Use when enabling Phase 2 automation, setting spot instance policies,
or configuring node downscaler and evictor settings.
Trigger with phrases like "cast ai autoscaler", "cast ai policies",
"cast ai spot instances", "cast ai node optimization".
'
allowed-tools: Read, Write, Edit, Bash(curl:*), Bash(kubectl:*), Grep
version: 1.0.0
license: MIT
author: Jeremy Longshore <jeremy@intentsolutions.io>
tags:
- saas
- kubernetes
- cost-optimization
- castai
compatibility: Designed for Claude Code
---
# CAST AI Core Workflow: Autoscaler & Policies
## Overview
Primary workflow for CAST AI: configure autoscaler policies to optimize cluster costs. Covers enabling spot instances, configuring the node downscaler and evictor, setting cluster CPU/memory limits, and creating node templates for workload-specific requirements.
## Prerequisites
- Completed `castai-install-auth` with Phase 2 (cluster controller + evictor)

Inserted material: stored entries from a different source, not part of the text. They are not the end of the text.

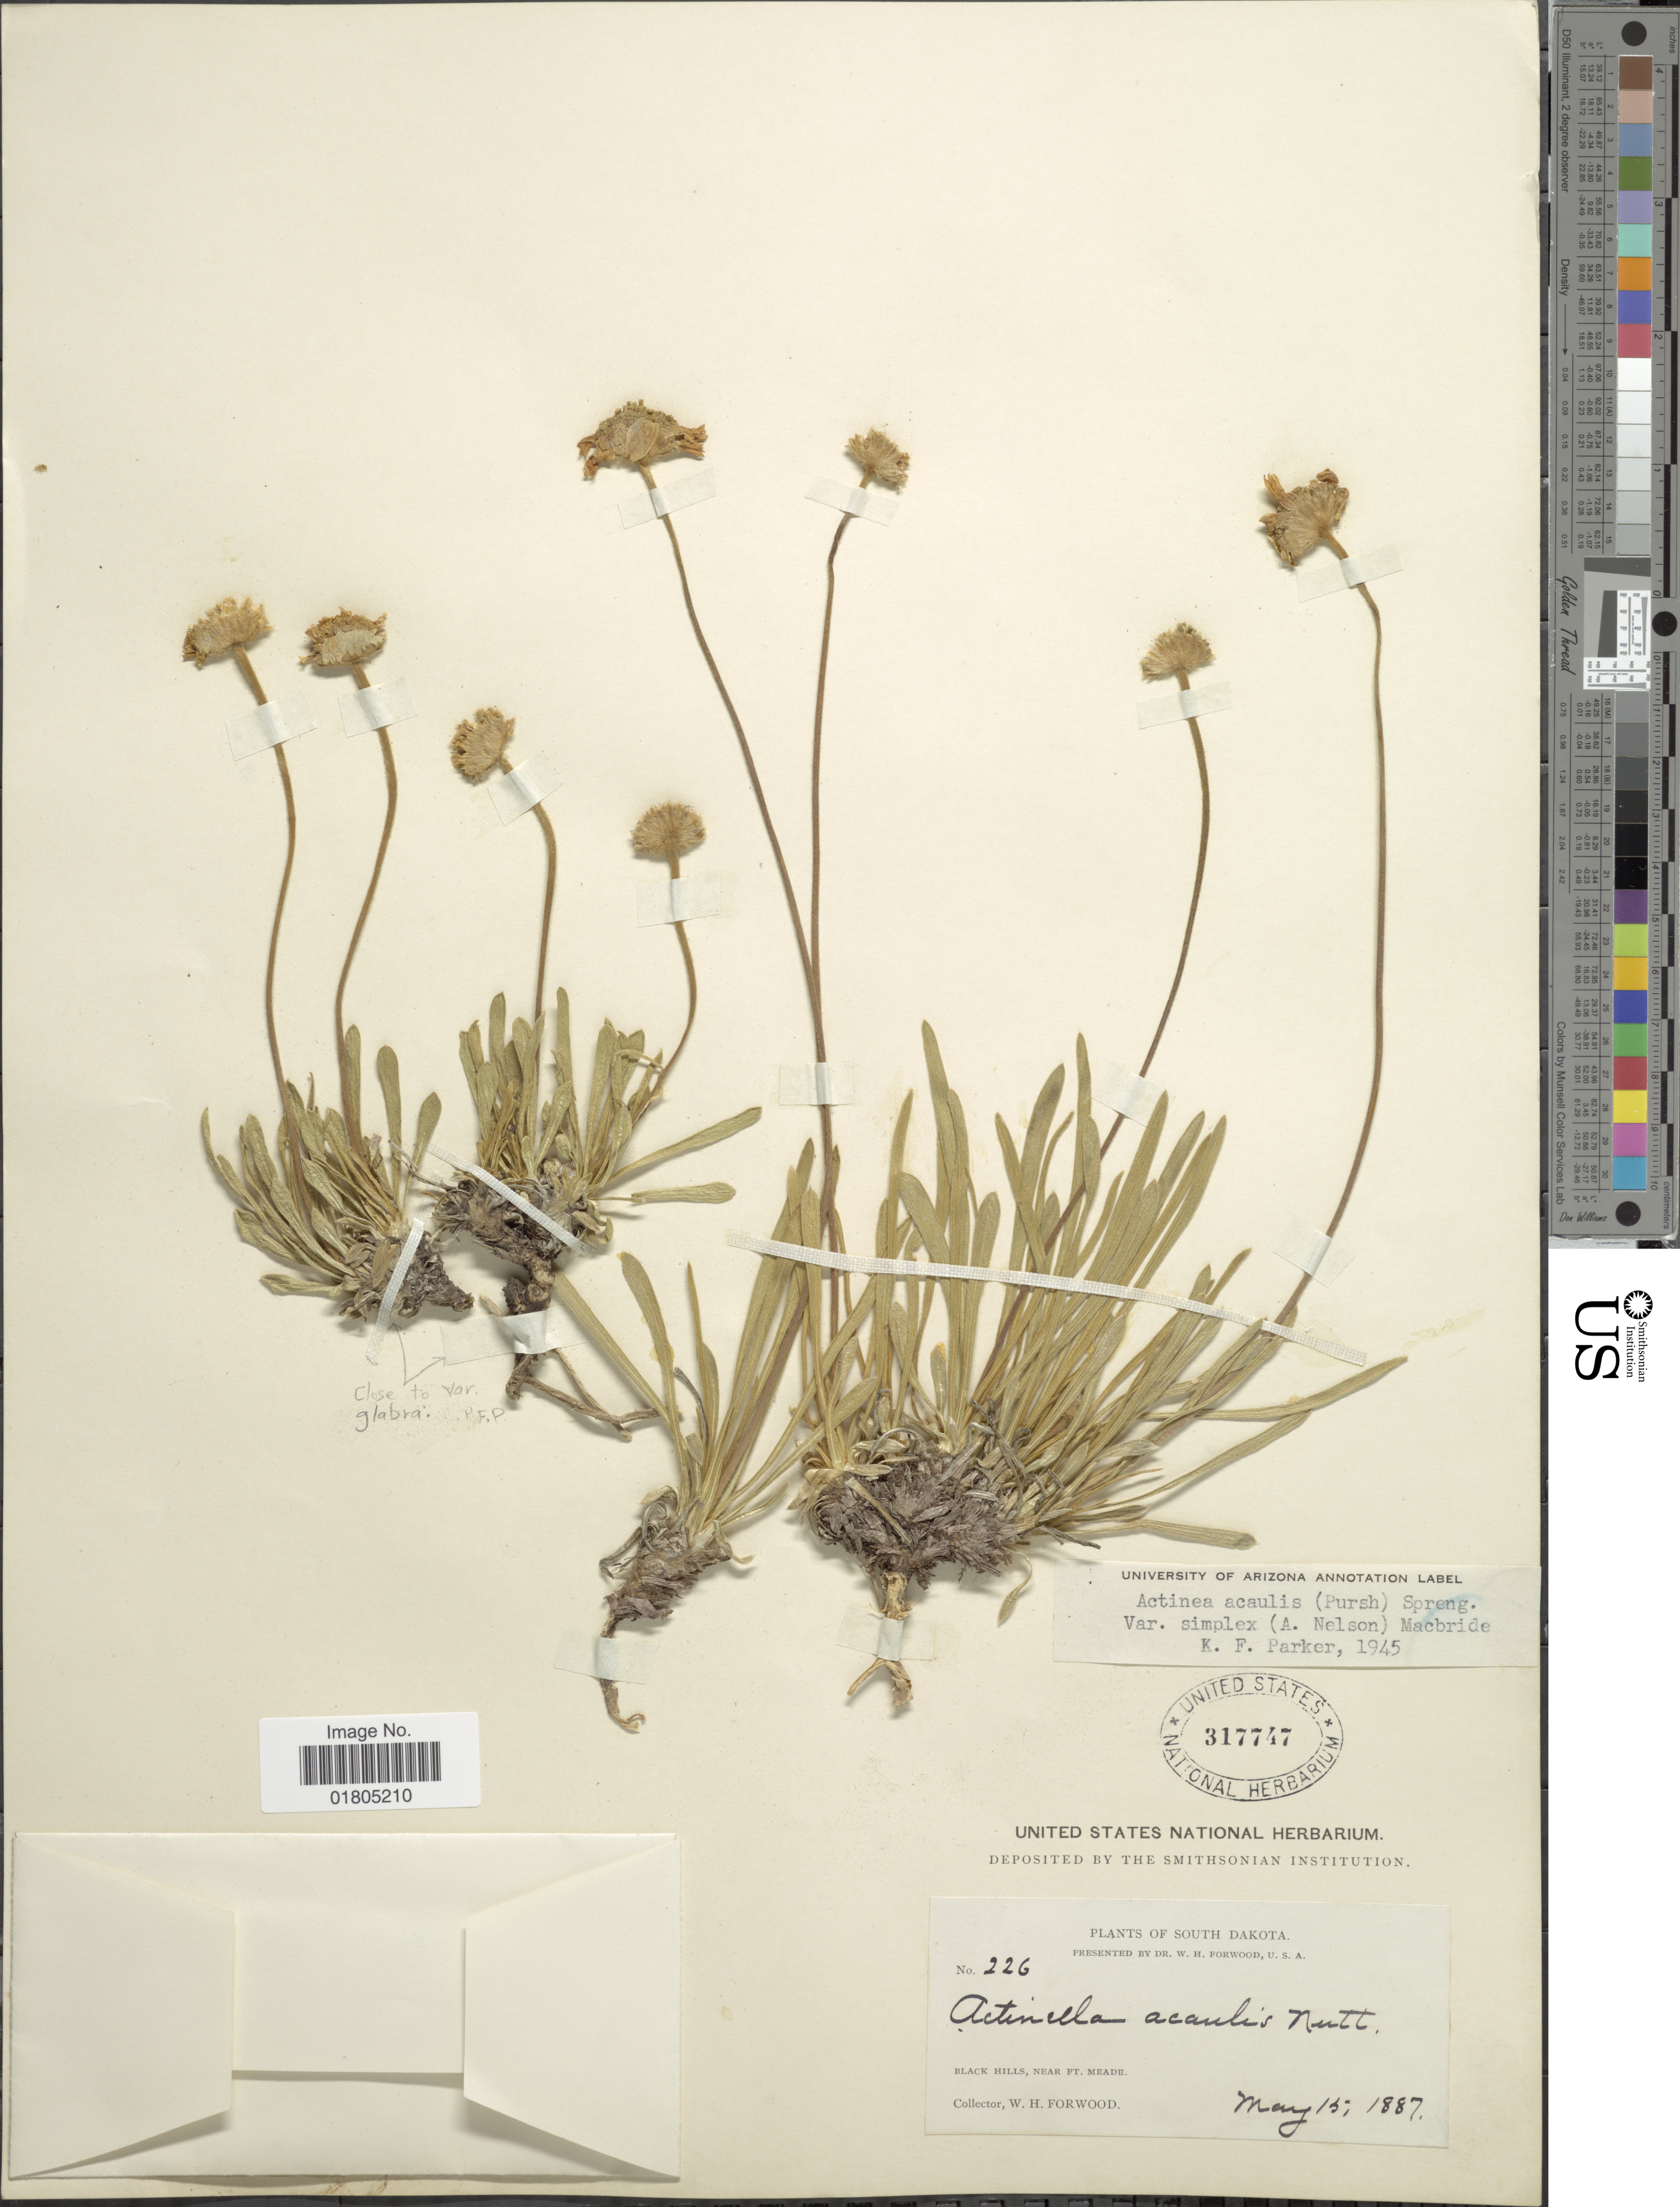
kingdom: Plantae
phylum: Tracheophyta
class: Magnoliopsida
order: Asterales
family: Asteraceae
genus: Actinea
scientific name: Actinea acaulis var. simplex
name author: (A. Nelson) J.F. Macbr.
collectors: W. Forwood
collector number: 226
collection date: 1887-05-15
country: United States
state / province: South Dakota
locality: Black Hills, Near Ft. Meade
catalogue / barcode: US 317747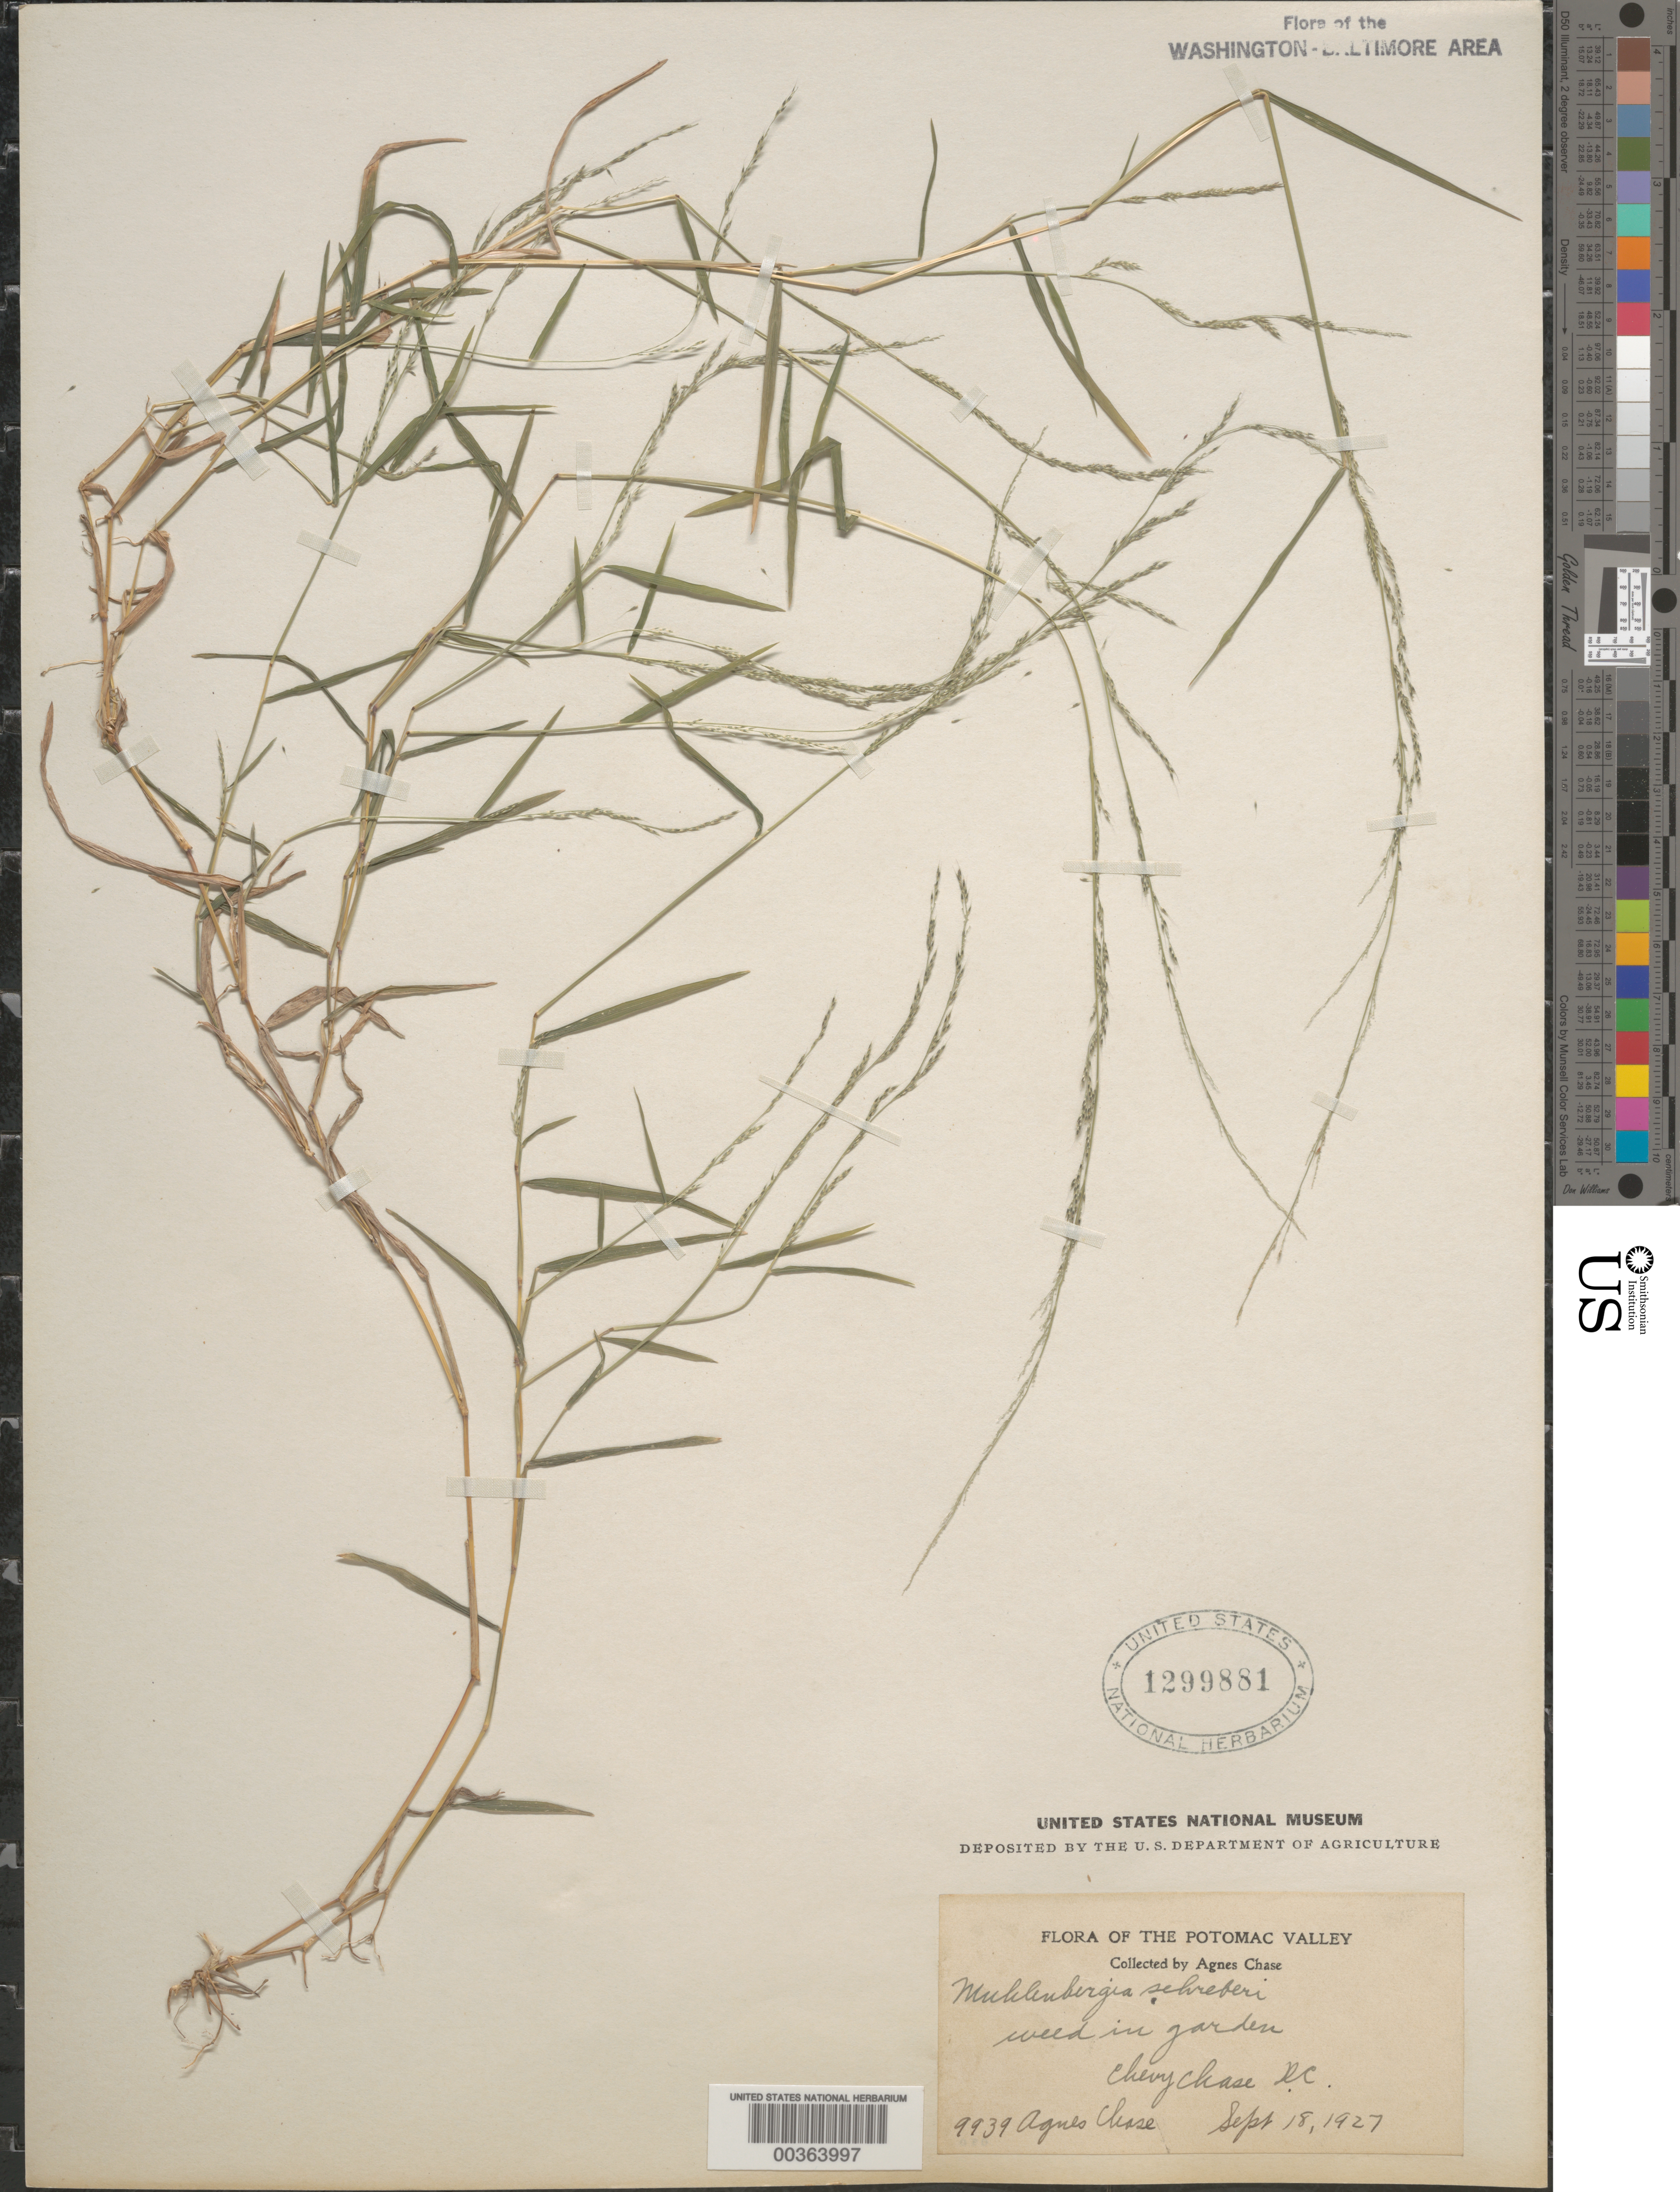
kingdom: Plantae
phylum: Tracheophyta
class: Liliopsida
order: Poales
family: Poaceae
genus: Muhlenbergia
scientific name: Muhlenbergia schreberi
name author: J.F. Gmel.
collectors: A. Chase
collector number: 9939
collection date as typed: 18 Sep 1927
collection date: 1927-09-18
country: United States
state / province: District of Columbia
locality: Chevy Chase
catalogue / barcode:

- `CASTAI_API_KEY` and `CASTAI_CLUSTER_ID` set
- Cluster in "ready" status
## Instructions
### Step 1: Read Current Policies
```bash
curl -s -H "X-API-Key: ${CASTAI_API_KEY}" \
"https://api.cast.ai/v1/kubernetes/clusters/${CASTAI_CLUSTER_ID}/policies" \
| jq .
```
### Step 2: Enable Cost-Optimized Autoscaling
```bash
curl -X PUT -H "X-API-Key: ${CASTAI_API_KEY}" \
-H "Content-Type: application/json" \
"https://api.cast.ai/v1/kubernetes/clusters/${CASTAI_CLUSTER_ID}/policies" \
-d '{
"enabled": true,
"unschedulablePods": {
"enabled": true,
"headroom": {
"cpuPercentage": 10,
"memoryPercentage": 10,
"enabled": true
}
},
"nodeDownscaler": {
"enabled": true,
"emptyNodes": {
"enabled": true,
"delaySeconds": 180
}
},
"spotInstances": {
"enabled": true,
"clouds": ["aws"],
"spotDiversityEnabled": true,
"spotDiversityPriceIncreaseLimitPercent": 20
},
"clusterLimits": {
"enabled": true,
"cpu": {
"minCores": 4,
"maxCores": 100
}
}
}'
```
### Step 3: Configure Node Templates via Terraform
```hcl
resource "castai_node_template" "spot_workers" {
cluster_id = castai_eks_cluster.this.id
name = "spot-workers"
is_default = false
is_enabled = true
constraints {
min_cpu = 2
max_cpu = 16
min_memory = 4096
max_memory = 65536
spot = true
use_spot_fallbacks = true
fallback_restore_rate_seconds = 600
instance_families {
include = ["m5", "m6i", "c5", "c6i", "r5", "r6i"]
}
architectures = ["amd64"]
}
custom_labels = {
"workload-type" = "batch"
}
}
resource "castai_node_template" "gpu_ondemand" {
cluster_id = castai_eks_cluster.this.id
name = "gpu-ondemand"
is_default = false
is_enabled = true
constraints {
spot = false
gpu_manufacturers = ["NVIDIA"]
instance_families {
include = ["p3", "p4d", "g4dn", "g5"]
}
}
custom_labels = {
"workload-type" = "gpu"
}
}
```
### Step 4: Verify Autoscaler is Working
```bash
# Check if the autoscaler is processing nodes
curl -s -H "X-API-Key: ${CASTAI_API_KEY}" \
"https://api.cast.ai/v1/kubernetes/external-clusters/${CASTAI_CLUSTER_ID}/nodes" \
| jq '[.items[] | {name, instanceType, lifecycle, castaiManaged: .castaiManaged}]
| group_by(.lifecycle)
| map({lifecycle: .[0].lifecycle, count: length})'
# Expected: mix of spot and on-demand nodes
```
## Error Handling
| Error | Cause | Solution |
|-------|-------|----------|
| Policy update returns 400 | Invalid policy JSON | Validate with `jq` before sending |
| Nodes not scaling | Policy not enabled | Verify `.enabled: true` in policy |
| Spot instances not used | Provider not configured | Add cloud provider to `spotInstances.clouds` |
| Evictor too aggressive | Low delay threshold | Increase `emptyNodes.delaySeconds` |
| Cluster limit hit | `maxCores` too low | Increase `clusterLimits.cpu.maxCores` |
## Resources
- [Autoscaler Policies](https://docs.cast.ai/docs/autoscaler-settings)
- [Node Configuration](https://docs.cast.ai/docs/node-configuration)
- [Terraform Node Templates](https://registry.terraform.io/providers/castai/castai/latest/docs/resources/node_template)
## Next Steps
For workload-level autoscaling, see `castai-core-workflow-b`.